Lindi Ortega’s “You Ain’t Foolin’ Me” opens with the sound of her steady stomping boots, a roguish start to the smirking new track. The song is Ortega’s latest release from her forthcoming album Liberty, out on March 30th.
Ortega calls “You Ain’t Foolin’ Me” the sassy antithesis of the infamous southern slur, “Bless your heart,” one that’s usually accompanied by a rolled eye and shaking head. She doesn’t waste any time sugar-coating the shade in this track, as she deviously calls out less-than-loyal friends, analogizing them to lions dressed in sheep’s clothing.
Still, in true southern fashion, Ortega pseudo-kindly addresses the accused with an endearing title, then just as quickly turns to lay it out without reserve: “My dear friend / Why must you insist we pretend / That you don’t wish that I was dead / I know that’s how you feel.” She snarls each scornful verse over a pulsating backing track until the song comes flaring up in the chorus, as Ortega sings the punchy line, “You think you’re fooling me, but you ain’t.”

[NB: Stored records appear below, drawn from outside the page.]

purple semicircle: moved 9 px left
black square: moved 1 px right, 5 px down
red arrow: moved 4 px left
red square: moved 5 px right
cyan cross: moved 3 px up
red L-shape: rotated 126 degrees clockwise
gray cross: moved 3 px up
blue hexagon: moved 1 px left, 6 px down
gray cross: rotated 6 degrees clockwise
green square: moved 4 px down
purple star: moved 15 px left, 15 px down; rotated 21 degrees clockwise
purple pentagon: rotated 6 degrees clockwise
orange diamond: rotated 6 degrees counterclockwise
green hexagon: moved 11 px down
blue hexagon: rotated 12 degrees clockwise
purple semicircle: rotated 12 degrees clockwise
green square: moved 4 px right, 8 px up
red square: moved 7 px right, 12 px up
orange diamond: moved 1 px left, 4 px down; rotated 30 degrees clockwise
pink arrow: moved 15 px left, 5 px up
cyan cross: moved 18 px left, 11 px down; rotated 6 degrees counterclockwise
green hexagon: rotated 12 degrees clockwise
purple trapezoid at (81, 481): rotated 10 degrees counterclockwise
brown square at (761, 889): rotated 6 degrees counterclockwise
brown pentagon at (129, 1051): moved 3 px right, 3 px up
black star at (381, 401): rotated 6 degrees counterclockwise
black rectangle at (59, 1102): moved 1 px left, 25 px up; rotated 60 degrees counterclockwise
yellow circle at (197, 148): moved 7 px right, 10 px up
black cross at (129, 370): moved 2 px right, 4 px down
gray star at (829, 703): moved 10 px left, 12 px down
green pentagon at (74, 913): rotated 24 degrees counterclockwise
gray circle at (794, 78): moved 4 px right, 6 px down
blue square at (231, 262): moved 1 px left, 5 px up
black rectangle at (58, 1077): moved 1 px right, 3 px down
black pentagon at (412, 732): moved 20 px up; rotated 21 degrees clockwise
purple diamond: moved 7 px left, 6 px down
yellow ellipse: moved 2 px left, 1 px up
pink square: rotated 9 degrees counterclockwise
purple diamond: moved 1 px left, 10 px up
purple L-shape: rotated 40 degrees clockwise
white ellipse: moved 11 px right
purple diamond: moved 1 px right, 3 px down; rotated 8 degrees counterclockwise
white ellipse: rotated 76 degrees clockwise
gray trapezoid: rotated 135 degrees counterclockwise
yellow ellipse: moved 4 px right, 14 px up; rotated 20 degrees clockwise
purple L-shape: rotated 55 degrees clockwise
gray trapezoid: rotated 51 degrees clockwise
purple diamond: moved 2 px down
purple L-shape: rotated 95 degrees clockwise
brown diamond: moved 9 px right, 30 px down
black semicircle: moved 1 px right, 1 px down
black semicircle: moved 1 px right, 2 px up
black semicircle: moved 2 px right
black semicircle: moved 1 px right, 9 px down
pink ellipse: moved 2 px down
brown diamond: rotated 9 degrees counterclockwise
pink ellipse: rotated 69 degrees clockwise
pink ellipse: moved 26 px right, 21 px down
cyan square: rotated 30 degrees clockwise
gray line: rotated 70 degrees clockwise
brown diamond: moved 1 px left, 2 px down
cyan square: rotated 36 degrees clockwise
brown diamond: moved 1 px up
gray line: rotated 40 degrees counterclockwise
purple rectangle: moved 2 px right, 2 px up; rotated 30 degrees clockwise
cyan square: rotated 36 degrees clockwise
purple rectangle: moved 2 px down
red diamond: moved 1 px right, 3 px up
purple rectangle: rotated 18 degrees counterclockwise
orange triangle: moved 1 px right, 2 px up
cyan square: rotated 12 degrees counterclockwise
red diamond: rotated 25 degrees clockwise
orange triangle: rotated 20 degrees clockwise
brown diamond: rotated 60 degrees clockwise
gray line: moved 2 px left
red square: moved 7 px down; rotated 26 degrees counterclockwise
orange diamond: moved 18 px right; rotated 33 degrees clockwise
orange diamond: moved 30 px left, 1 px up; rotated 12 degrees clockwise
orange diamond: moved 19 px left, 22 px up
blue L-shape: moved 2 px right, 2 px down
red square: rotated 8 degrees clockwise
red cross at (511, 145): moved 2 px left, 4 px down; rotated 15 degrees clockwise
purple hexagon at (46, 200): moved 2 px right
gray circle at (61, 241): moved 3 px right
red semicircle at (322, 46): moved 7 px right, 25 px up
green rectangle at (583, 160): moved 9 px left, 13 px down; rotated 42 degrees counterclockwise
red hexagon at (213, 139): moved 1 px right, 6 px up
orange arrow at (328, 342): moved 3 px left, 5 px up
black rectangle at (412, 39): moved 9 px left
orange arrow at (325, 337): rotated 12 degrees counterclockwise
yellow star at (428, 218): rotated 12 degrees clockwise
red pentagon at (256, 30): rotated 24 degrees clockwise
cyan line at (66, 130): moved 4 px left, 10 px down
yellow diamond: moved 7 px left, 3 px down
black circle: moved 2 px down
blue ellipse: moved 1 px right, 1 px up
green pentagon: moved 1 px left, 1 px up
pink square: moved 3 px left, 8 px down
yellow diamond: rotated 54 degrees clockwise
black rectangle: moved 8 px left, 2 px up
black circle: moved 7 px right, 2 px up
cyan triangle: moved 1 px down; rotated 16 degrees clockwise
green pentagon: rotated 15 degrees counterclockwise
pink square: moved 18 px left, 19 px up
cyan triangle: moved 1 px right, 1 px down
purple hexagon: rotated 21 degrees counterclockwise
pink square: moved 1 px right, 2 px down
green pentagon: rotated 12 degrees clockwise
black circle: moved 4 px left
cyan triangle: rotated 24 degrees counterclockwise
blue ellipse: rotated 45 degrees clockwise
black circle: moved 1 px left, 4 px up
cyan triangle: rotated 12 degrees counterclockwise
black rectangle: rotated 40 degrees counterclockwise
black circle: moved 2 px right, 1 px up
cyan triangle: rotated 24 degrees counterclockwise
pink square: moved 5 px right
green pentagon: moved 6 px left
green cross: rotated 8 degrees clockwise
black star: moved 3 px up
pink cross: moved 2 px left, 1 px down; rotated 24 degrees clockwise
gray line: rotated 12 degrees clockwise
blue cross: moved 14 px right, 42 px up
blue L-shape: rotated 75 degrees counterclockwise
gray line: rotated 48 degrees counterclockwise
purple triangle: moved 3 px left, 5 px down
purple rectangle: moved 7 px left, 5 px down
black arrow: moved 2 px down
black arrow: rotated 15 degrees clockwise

About “You Ain’t Foolin’ Me,” Ortega said:
In this song, our character has some unsavory friends – particularly the backstabbing two-faced variety. But he/she is wise to this and knows maybe it’s time to give these friends the boot. Some Southerners say the phrase “bless your heart” may have negative connotations, and while it appears like a lovely thing to say, it is sometimes meant in a mean-spirited way. I was drawing from that concept when I wrote this song. The mean folks parading as angels but we know they ain’t no angels.
You can listen to “You Ain’t Foolin’ Me” above.